These are the key concepts you need to understand to accurately answer the question.

Force
In physics, **force** is a crucial concept; it's what causes an object to change its motion. Force has both magnitude and direction, making it a vector quantity. When you lift something, like the child in the tree house lifting a dog, the force applied is often equal to the object's weight, assuming it's being moved vertically.
  • The **weight of the dog** acts as the force in this scenario. It is given as 22 Newtons (N), which tells us how much pull is needed to counteract gravity and lift the dog up.
  • Forces can be exerted in different directions, but in this problem, since the movement is vertical, they are aligned, evidenced by the fact that the angle involved is zero, simplifying our calculations significantly.
Understanding force in terms of weight and how it impacts movement allows us to move objects effectively and is foundational for many engineering and physics problems.
Distance
**Distance** refers to how far an object has moved, and it plays a direct role in determining work done. In this context, it's about the path length over which the force is applied.
  • For the tree house scenario, the child lifts the dog a total of 4.7 meters (m). This is the vertical distance that matters for calculating work.
  • The greater the distance over which a force is applied, the more work is required. However, if the movement is against force (e.g., against gravity), more energy or work is needed.
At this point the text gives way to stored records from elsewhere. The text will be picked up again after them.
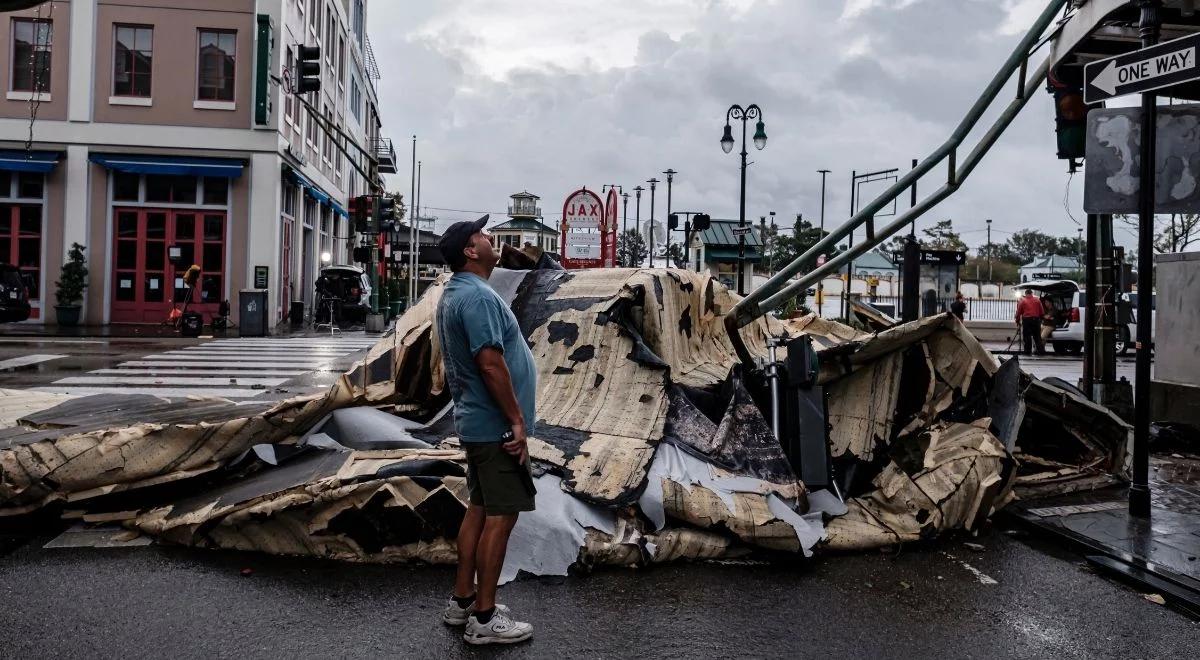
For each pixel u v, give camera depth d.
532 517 3.96
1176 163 4.92
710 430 4.84
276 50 21.84
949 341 5.58
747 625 3.42
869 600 3.73
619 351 5.32
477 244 3.26
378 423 4.87
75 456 4.44
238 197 21.56
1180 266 7.73
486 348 3.04
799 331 8.41
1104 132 5.12
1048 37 6.20
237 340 17.67
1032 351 22.80
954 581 4.00
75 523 4.54
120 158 20.75
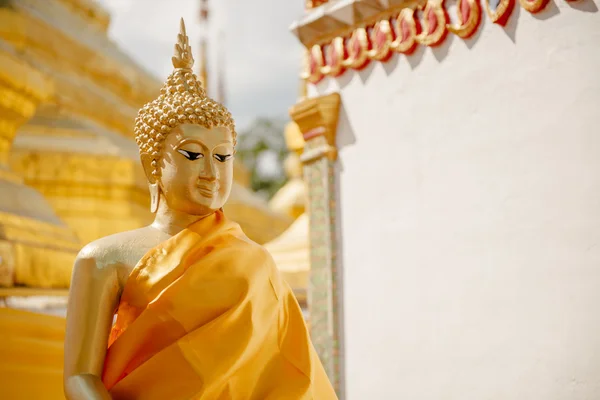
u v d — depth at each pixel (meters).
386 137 4.27
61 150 7.48
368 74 4.43
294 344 2.48
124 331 2.26
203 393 2.14
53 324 3.93
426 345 3.87
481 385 3.56
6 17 7.30
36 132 7.64
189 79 2.56
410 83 4.14
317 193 4.63
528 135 3.48
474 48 3.78
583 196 3.22
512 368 3.42
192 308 2.23
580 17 3.31
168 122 2.45
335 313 4.42
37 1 7.92
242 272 2.33
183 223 2.48
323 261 4.52
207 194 2.43
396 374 4.02
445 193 3.87
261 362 2.36
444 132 3.91
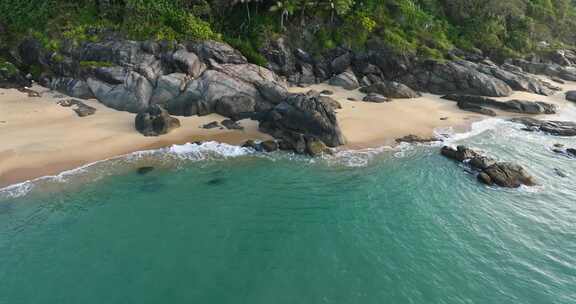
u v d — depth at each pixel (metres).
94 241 20.98
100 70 39.25
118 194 25.14
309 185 27.42
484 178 28.03
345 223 23.41
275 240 21.75
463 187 27.61
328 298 17.88
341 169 29.64
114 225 22.31
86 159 28.69
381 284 18.75
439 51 55.16
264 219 23.58
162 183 26.69
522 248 21.52
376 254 20.81
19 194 24.25
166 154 30.30
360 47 53.66
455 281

Distance doesn't carry direction, unlike displacement in physics, which is why it's considered a scalar quantity. Here, it helps multiply with force to determine the work, assuming constant force and no special angles involved.
Angle
The concept of **angle** is integral when analyzing work in physics because it dictates how effectively a force contributes to motion. In mathematical terms, this is captured by the cosine of the angle between the force direction and the direction of movement.
  • In our problem, the angle \( \theta \) is 0 degrees, meaning the force is applied directly along the line of movement, vertically.
  • When the angle is 0, \( \cos(0) = 1 \), which means the entire force contributes to doing work on the object being moved.
  • If the angle were different, such as if the rope was pulling the basket at an angle, the effective force would be \( F \times \cos(\theta) \), reducing the work done because only part of the force would be moving the object in the desired direction.
Knowing how angles affect force application is essential in fields like engineering, where optimizing force to achieve maximum effectiveness is often critical.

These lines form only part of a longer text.